◆ Data records:
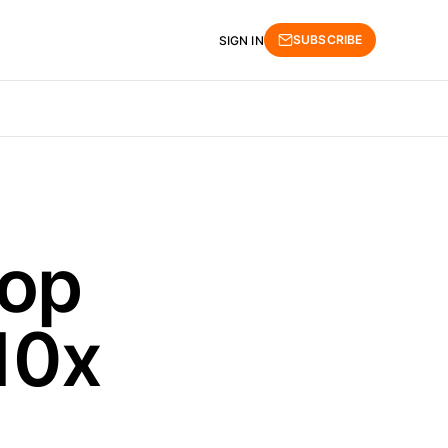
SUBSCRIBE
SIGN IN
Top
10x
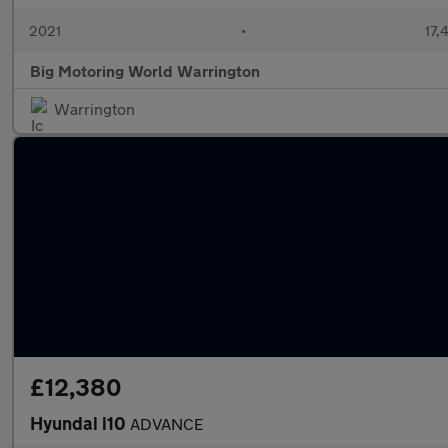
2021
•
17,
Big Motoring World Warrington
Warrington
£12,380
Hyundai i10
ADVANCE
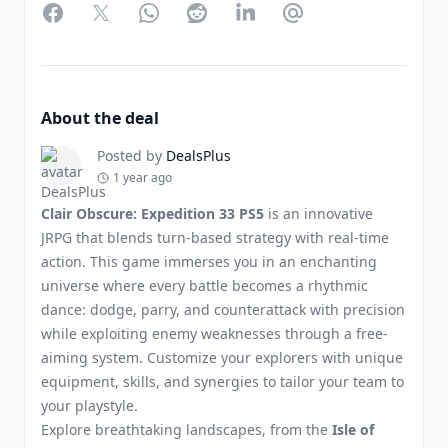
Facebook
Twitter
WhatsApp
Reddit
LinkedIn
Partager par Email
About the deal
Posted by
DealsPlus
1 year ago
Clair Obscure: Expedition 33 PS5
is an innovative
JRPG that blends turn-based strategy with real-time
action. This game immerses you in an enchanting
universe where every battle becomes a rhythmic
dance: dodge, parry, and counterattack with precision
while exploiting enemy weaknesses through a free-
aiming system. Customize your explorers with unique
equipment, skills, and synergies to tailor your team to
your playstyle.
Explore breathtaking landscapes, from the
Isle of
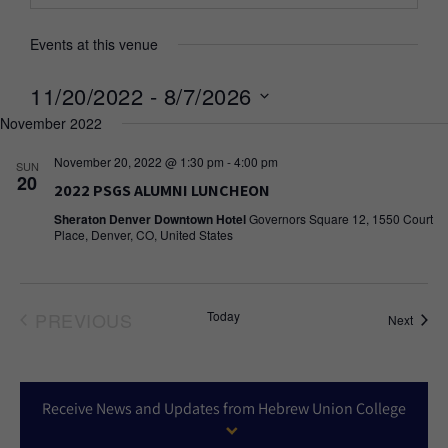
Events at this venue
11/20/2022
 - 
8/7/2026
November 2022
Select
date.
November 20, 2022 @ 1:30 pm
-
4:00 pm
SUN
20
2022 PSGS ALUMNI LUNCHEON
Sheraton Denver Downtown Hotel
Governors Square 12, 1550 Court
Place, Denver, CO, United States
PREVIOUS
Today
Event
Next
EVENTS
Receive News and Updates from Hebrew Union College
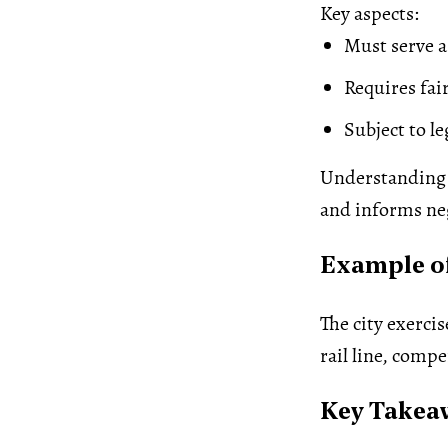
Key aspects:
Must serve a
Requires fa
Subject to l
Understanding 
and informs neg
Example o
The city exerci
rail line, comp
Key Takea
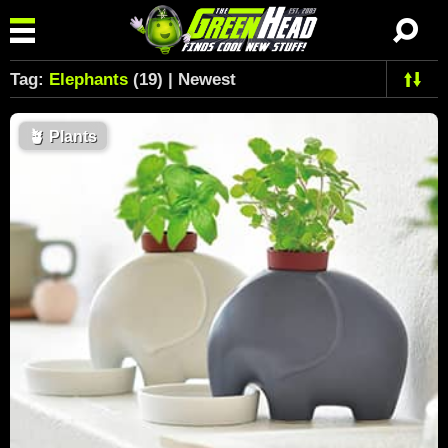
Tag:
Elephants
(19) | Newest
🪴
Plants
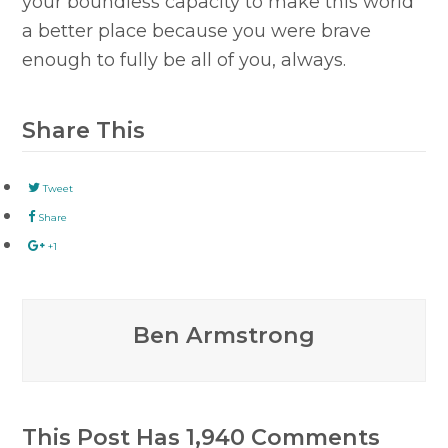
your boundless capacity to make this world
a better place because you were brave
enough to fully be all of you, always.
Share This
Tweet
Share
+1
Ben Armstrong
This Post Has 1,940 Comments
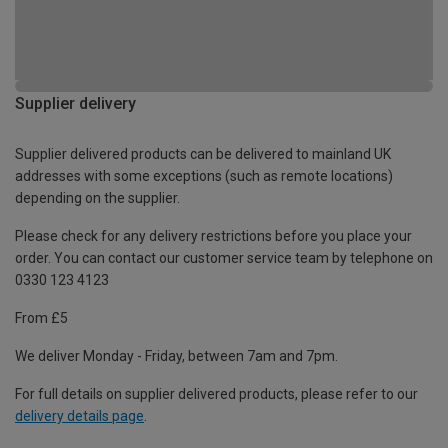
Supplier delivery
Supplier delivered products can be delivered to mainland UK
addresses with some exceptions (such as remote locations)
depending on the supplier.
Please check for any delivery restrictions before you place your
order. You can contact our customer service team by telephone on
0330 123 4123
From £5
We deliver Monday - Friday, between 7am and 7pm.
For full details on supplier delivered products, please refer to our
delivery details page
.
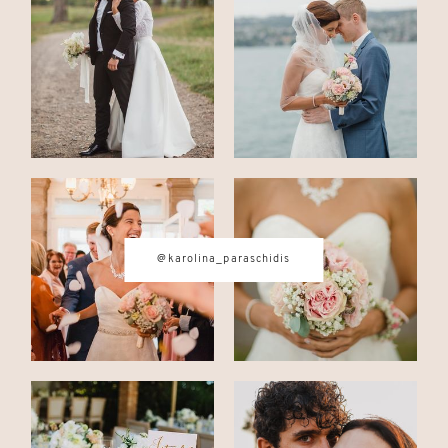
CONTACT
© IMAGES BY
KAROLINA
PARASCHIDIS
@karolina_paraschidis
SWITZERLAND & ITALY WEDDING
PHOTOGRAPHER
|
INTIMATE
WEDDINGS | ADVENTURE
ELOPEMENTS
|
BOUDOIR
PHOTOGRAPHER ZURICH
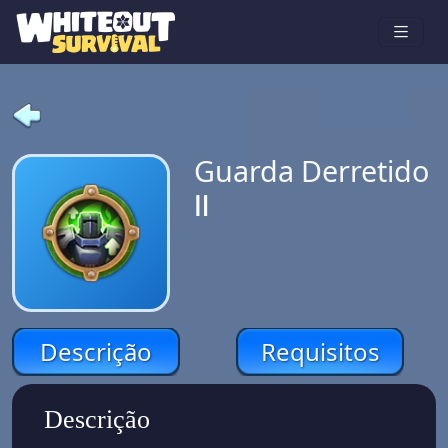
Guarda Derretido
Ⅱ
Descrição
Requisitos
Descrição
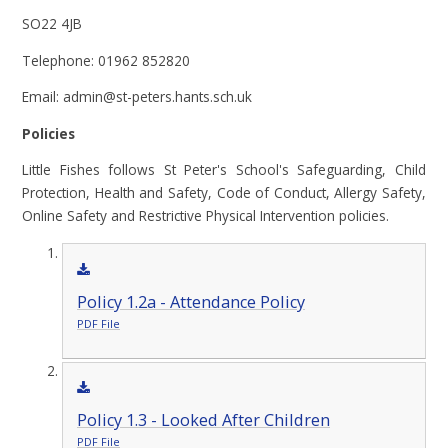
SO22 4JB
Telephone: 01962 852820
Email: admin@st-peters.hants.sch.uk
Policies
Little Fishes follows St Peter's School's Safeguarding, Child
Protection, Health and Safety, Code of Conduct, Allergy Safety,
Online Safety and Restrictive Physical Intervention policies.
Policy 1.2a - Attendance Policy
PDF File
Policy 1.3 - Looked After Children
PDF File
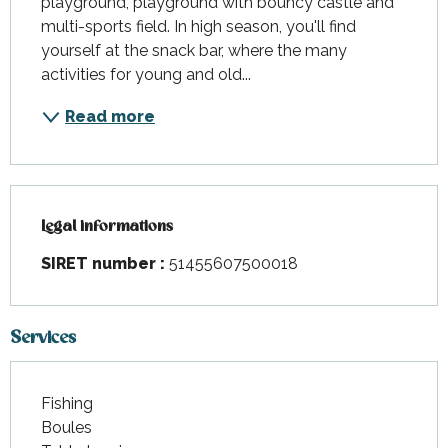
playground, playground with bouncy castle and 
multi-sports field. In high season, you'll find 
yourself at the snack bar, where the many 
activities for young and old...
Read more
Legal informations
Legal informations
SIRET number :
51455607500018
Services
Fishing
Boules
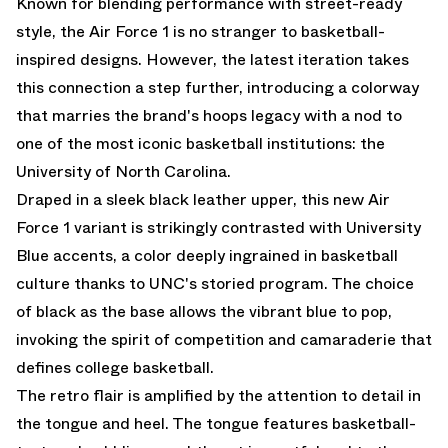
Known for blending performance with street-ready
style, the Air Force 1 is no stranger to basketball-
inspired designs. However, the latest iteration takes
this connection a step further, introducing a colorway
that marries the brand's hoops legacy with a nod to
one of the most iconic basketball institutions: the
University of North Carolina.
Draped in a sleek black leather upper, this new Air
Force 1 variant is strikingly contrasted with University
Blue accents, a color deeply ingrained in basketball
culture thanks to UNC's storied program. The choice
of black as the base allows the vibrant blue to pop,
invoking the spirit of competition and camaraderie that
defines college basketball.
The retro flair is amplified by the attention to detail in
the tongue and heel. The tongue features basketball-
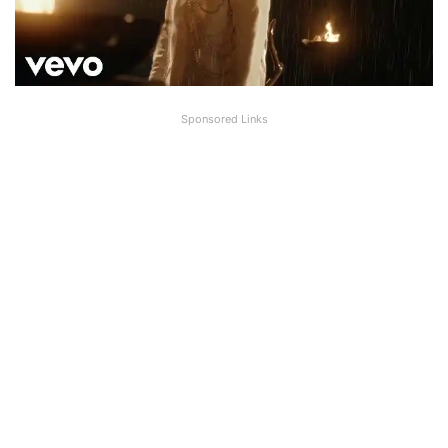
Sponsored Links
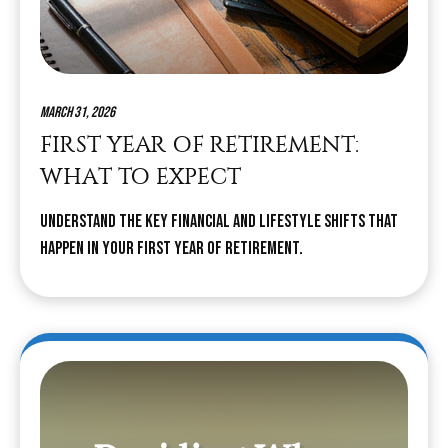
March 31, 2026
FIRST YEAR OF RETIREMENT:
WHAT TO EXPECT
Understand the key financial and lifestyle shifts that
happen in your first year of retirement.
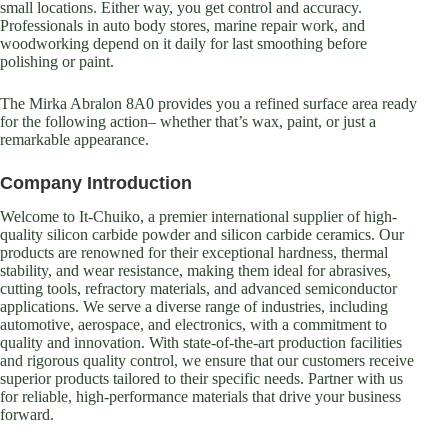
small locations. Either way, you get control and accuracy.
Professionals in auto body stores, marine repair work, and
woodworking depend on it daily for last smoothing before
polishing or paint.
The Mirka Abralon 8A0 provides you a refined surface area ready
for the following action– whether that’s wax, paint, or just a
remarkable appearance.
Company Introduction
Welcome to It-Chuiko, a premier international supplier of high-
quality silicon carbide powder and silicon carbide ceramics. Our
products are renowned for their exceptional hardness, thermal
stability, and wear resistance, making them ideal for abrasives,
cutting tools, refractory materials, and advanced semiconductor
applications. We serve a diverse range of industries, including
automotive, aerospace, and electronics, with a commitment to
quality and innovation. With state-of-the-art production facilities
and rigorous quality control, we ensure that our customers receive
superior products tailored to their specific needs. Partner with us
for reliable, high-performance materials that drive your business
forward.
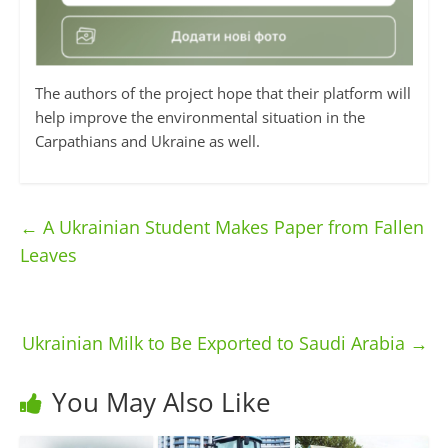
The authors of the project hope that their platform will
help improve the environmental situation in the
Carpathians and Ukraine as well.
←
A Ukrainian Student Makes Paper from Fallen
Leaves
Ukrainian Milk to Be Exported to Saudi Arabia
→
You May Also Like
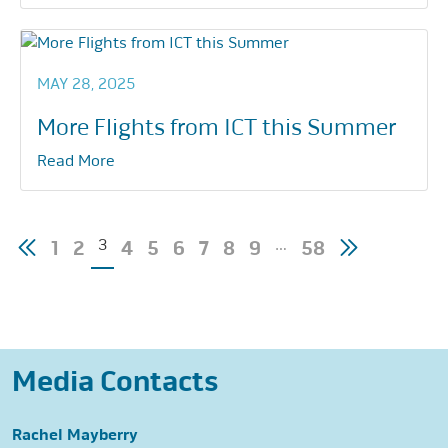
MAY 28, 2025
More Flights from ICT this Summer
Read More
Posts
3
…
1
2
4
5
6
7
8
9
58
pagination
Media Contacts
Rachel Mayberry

◆ What the task requires:
Among the lines above, please find those with "products" and copy them.

◆ Reply to the exercise:
Supplier delivered products can be delivered to mainland UK
For full details on supplier delivered products, please refer to our
products are renowned for their exceptional hardness, thermal
superior products tailored to their specific needs. Partner with us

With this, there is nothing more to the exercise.